Update: Thanks everyone for the continuing thought-provoking discussion. I intend to post my decision spreadsheet, and still am looking for suggestions on where to do so. It might come in handy come February. A discussion that I find interesting has branched off on the topic of technological progress versus Malthusian Crunch, and I started a new article on that over here.
I would like to kick off a discussion about optimal strategies to prepare for the event that the US government fails to raise the debt ceiling before the US Treasury Department's "extraordinary measures" are exhausted, which is estimated to happen sometime between October 17th and mid-November.
This is a risk *caused* by politics, but my goal is to talk about bracing against the event itself if it happens, not the underlying politics. If you want to debate Obama-care, who is at fault, or how likely a US default actually is, please start a separate discussion.
I consider this to be an indirect existential risk because if it kicks off a national or global recession, it will likely slow or halt research and philanthropic efforts at mitigating longer-term existential risks.
Since there are obvious associations between unemployment/poverty and crime, civil unrest, and poor health, a global recession is likely to be to some extent a personal existential risk to those living in the United States or countries that have trade links with the United States.
I notice that the markets do not seem to be anticipating a bad outcome. But I heard one analyst advance the theory that investors simply don't believe the government can (his words) "be that stupid". I imagine there is more than a touch of availability bias as well-- breaching the debt ceiling might, even for fund managers who harbor no illusions about the wisdom of politicians, be up there with science-fictional scenarios like asteroid impact, peak oil, grey goo, global warming, and terrorist attacks. Moreover, there may be a dangerous feedback loop as the politicians in turn watch the stock indexes and conclude that "the market says there is nothing to worry about".

+===+

_PROMPT A_
Based on the debt ceiling post above, decide whether each statement holds: (i) the "extraordinary measures" are estimated to run out sometime between October 17th and mid-November; (ii) the post invites readers to debate who is at fault; (iii) the markets appear to expect a bad outcome. Answer yes or no for each, quoting the deciding words of the post.
The records have no connection to the debt ceiling post above.

+===+

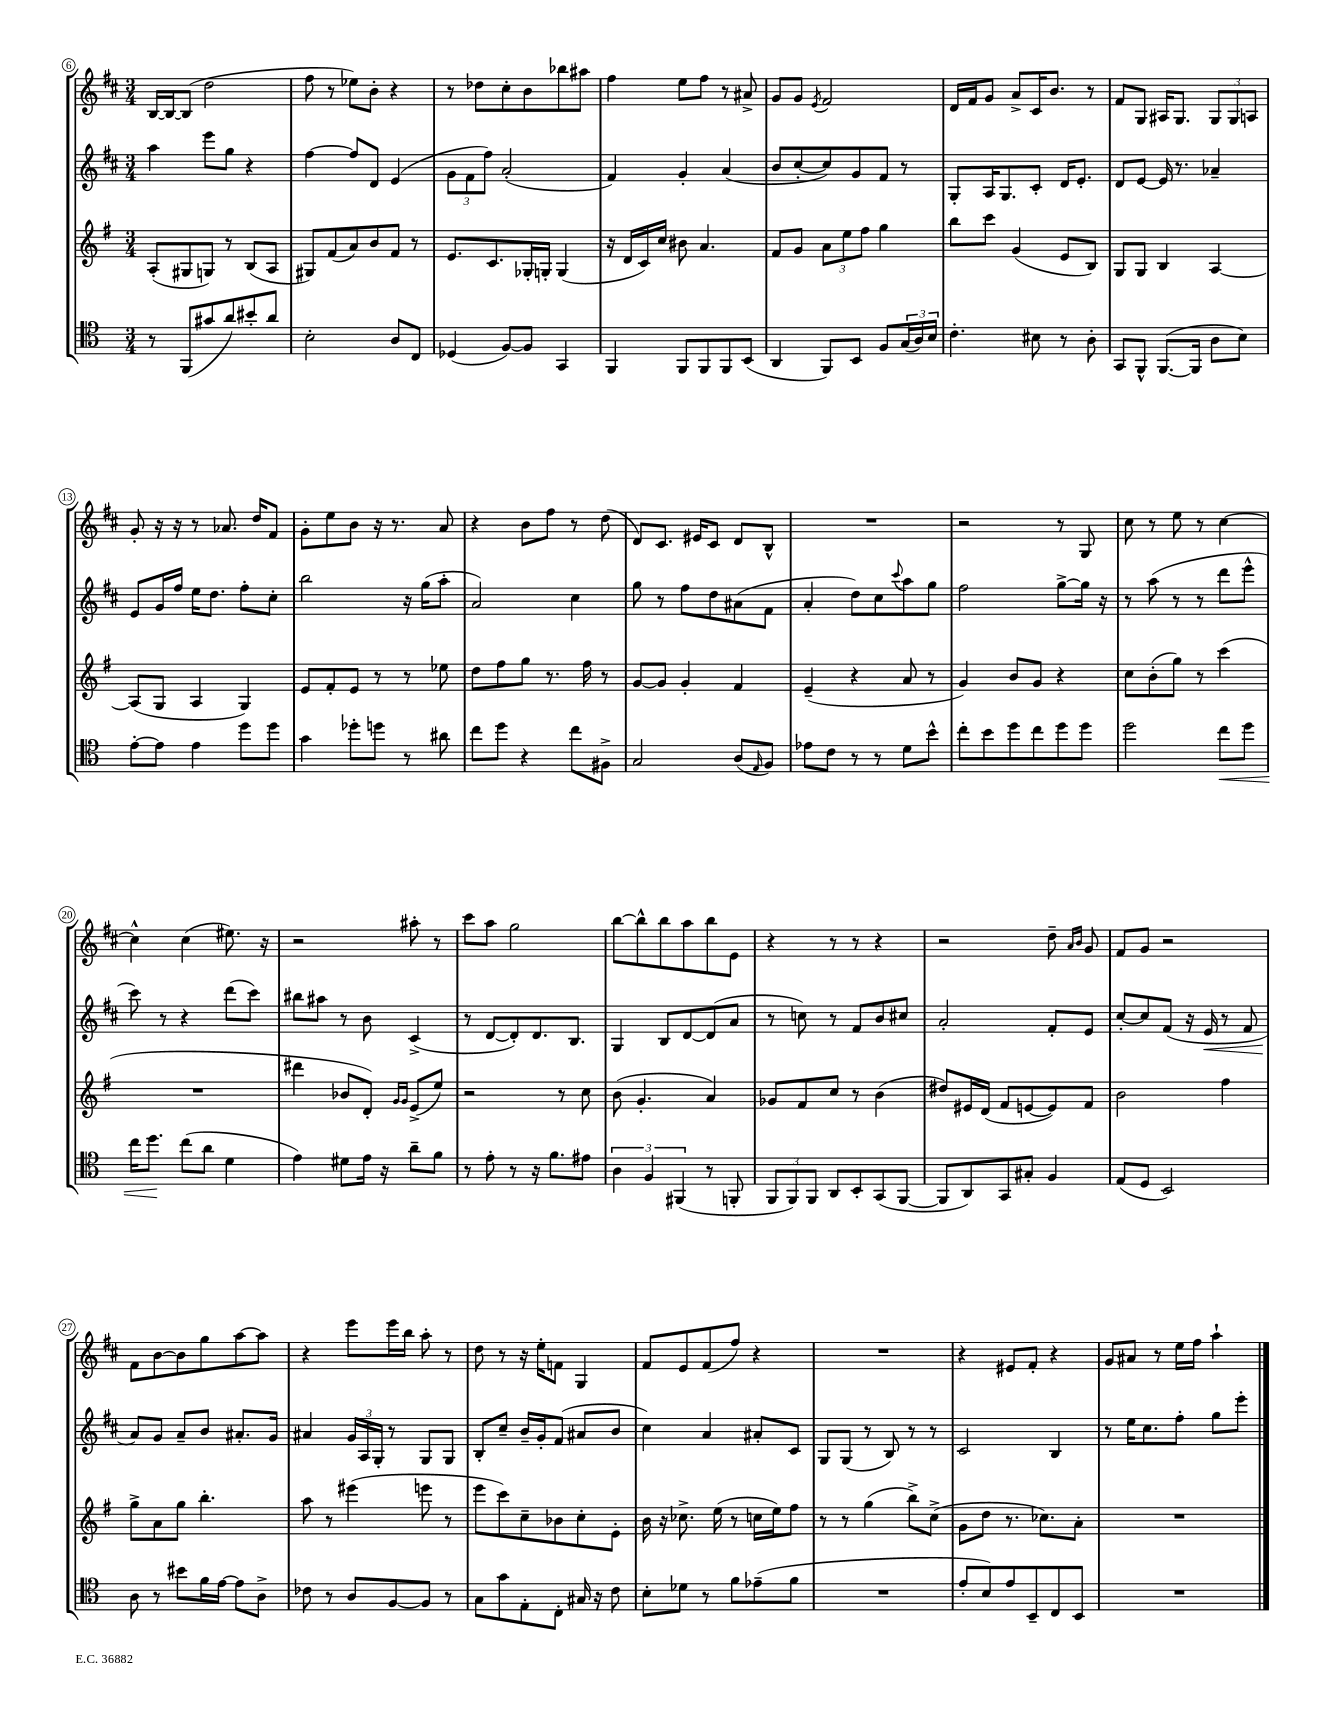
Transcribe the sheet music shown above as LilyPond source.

<<
\new StaffGroup <<
\new Staff = "s0" {
    \clef treble \key d \major \numericTimeSignature \time 3/4
    b16~ b16~ b8( d''2 |
    fis''8 r8 ees''8) b'8-. r4 |
    r8 des''8 cis''8-. b'8 bes''8 ais''8 |
    fis''4 e''8 fis''8 r8 ais'8-> |
    g'8 g'8 \acciaccatura { e'8 } fis'2 |
    d'16 fis'16 g'8 a'8-> cis'16 b'8. r8 |
    fis'8 g8 ais16 g8. \tuplet 3/2 { g8 g8 a8 } |
    g'8-. r16 r16 r8 aes'8. d''16 fis'8 |
    g'8-. e''8 b'8 r16 r8. a'8 |
    r4 b'8 fis''8 r8 d''8( |
    d'8) cis'8. eis'16 cis'8 d'8 b8-^ |
    R2. |
    r2 r8 g8 |
    cis''8 r8 e''8 r8 cis''4~ |
    cis''4-^ cis''4( eis''8.) r16 |
    r2 ais''8-. r8 |
    cis'''8 a''8 g''2 |
    b''8~ b''8-^ b''8 a''8 b''8 e'8 |
    r4 r8 r8 r4 |
    r2 d''8-- \grace { a'16 b'16 } g'8 |
    fis'8 g'8 r2 |
    fis'8 b'8~ b'8 g''8 a''8~ a''8 |
    r4 e'''8 e'''16 b''16 a''8-. r8 |
    d''8 r8 r16 e''16-. f'8 g4 |
    fis'8 e'8 fis'8( fis''8) r4 |
    R2. |
    r4 eis'8 fis'8-. r4 |
    g'8 ais'8 r8 e''16 fis''16 a''4-! \bar "|." |
}
\new Staff = "s1" {
    \clef treble \key d \major \numericTimeSignature \time 3/4
    a''4 e'''8 g''8 r4 |
    fis''4~ fis''8 d'8 e'4( |
    \tuplet 3/2 { g'8 fis'8 fis''8) } a'2-.( |
    fis'4) g'4-. a'4( |
    b'8 cis''8~-. cis''8) g'8 fis'8 r8 |
    g8-. a16 g8. cis'8-. d'16 e'8.-. |
    d'8 e'8~ e'16 r8. aes'4-- |
    e'8 g'16 fis''16 e''16 d''8. fis''8-. cis''8-. |
    b''2 r16 g''16( a''8-. |
    a'2) cis''4 |
    g''8 r8 fis''8 d''8 ais'8( fis'8 |
    a'4-. d''8) cis''8 \appoggiatura { cis'''8 } a''8 g''8 |
    fis''2 g''8~-> g''16 r16 |
    r8 a''8( r8 r8 d'''8 e'''8-^ |
    cis'''8) r8 r4 d'''8( cis'''8) |
    bis''8 ais''8 r8 b'8 cis'4->( |
    r8 d'8~ d'8-.) d'8. b8. |
    g4 b8 d'8~ d'8( a'8 |
    r8 c''8) r8 fis'8 b'8 cis''8 |
    a'2-. fis'8-. e'8 |
    cis''8~-. cis''8 fis'8( r16 e'16\< r8 fis'8 |
    a'8\!) g'8 a'8-- b'8 ais'8.-. g'16 |
    ais'4 \tuplet 3/2 { g'16 a16 g16-. } r8 g8 g8 |
    b8-. cis''8-- b'16-- g'16-. fis'8( ais'8 b'8 |
    cis''4) a'4 ais'8-. cis'8 |
    g8 g8( r8 b8) r8 r8 |
    cis'2 b4 |
    r8 e''16 cis''8. fis''8-. g''8 e'''8-. \bar "|." |
}
\new Staff = "s2" {
    \clef treble \key g \major \numericTimeSignature \time 3/4
    a8-.( gis8 g8) r8 b8( a8 |
    gis8) fis'8( a'8) b'8 fis'8 r8 |
    e'8. c'8. ges16-. g16-. g4( |
    r16 d'16 c'16) c''16 bis'8 a'4. |
    fis'8 g'8 \tuplet 3/2 { a'8 e''8 fis''8 } g''4 |
    b''8 c'''8 g'4( e'8 b8) |
    g8 g8 b4 a4~ |
    a8( g8 a4 g4) |
    e'8 fis'8-. e'8 r8 r8 ees''8 |
    d''8 fis''8 g''8 r8. fis''16 r8 |
    g'8~ g'8 g'4-. fis'4 |
    e'4--( r4 a'8 r8 |
    g'4) b'8 g'8 r4 |
    c''8 b'8-.( g''8) r8 c'''4( |
    R2. |
    dis'''4 bes'8 d'8-.) \grace { g'16 g'16 } e'8->( e''8) |
    r2 r8 c''8 |
    b'8( g'4.-. a'4) |
    ges'8 fis'8 c''8 r8 b'4( |
    dis''8) eis'16 d'16( fis'8 e'8~ e'8) fis'8 |
    b'2 fis''4 |
    g''8-> a'8 g''8 b''4.-. |
    a''8 r8 eis'''4( e'''8 r8 |
    e'''8 c'''8) c''8-- bes'8 c''8-. e'8-. |
    b'16 r16 ces''8.-> e''16( r8 c''16 e''16) fis''8 |
    r8 r8 g''4( b''8->) c''8->( |
    g'8 d''8 r8. ces''8.) a'8-. |
    R2. \bar "|." |
}
\new Staff = "s3" {
    \clef tenor \key c \major \numericTimeSignature \time 3/4
    r8 f,8( gis'8 a'8) bis'8-. a'8 |
    b2-. a8 c8 |
    des4( f8~) f8 g,4 |
    f,4 f,8 f,8 f,8 b,8( |
    a,4 f,8) b,8 f8 \tuplet 3/2 { g16( a16) b16 } |
    c'4.-. bis8 r8 a8-. |
    g,8 f,8-^ f,8.~( f,16 a8 b8) |
    e'8~-. e'8 e'4 d''8 d''8 |
    g'4 des''8-. d''8 r8 ais'8 |
    c''8 d''8 r4 c''8 fis8-> |
    g2 a8( \grace { e16 } f8) |
    ees'8 c'8 r8 r8 d'8 b'8-^ |
    c''8-. b'8 d''8 c''8 d''8 d''8 |
    d''2 c''8\< d''8 |
    c''16 d''8.\! c''8( a'8 d'4 |
    e'4) dis'8 e'16 r16 a'8-- f'8 |
    r8 e'8-. r8 r16 f'8. eis'8 |
    \tuplet 3/2 { a4 f4 fis,4( } r8 f,8-. |
    \tuplet 3/2 { f,8 f,8) f,8 } a,8 b,8-. g,8( f,8~ |
    f,8 a,8) g,8 gis8-. f4 |
    e8( d8 b,2) |
    a8 r8 bis'8 f'16 e'16~ e'8 a8-> |
    ces'8 r8 a8 f8~ f8 r8 |
    g8 g'8 e8-. c8-. gis16 r16 c'8 |
    b8-. des'8 r8 f'8 ees'8--( f'8 |
    R2. |
    e'8-. b8) e'8 b,8-- c8 b,8 |
    R2. \bar "|." |
}
>>
>>
\layout { \context { \Score currentBarNumber = #6 \override BarNumber.stencil = #(make-stencil-circler 0.1 0.3 ly:text-interface::print) } }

+===+

_PROMPT B_
Return every line of the records that contains the string "clef", treating uppercase and lowercase as different.

_COMPLETE ANSWER A_
(i) Yes: "which is estimated to happen sometime between October 17th and mid-November."
(ii) No: "If you want to debate Obama-care, who is at fault, or how likely a US default actually is, please start a separate discussion."
(iii) No: "I notice that the markets do not seem to be anticipating a bad outcome."

_COMPLETE ANSWER B_
    \clef treble \key d \major \numericTimeSignature \time 3/4
    \clef treble \key d \major \numericTimeSignature \time 3/4
    \clef treble \key g \major \numericTimeSignature \time 3/4
    \clef tenor \key c \major \numericTimeSignature \time 3/4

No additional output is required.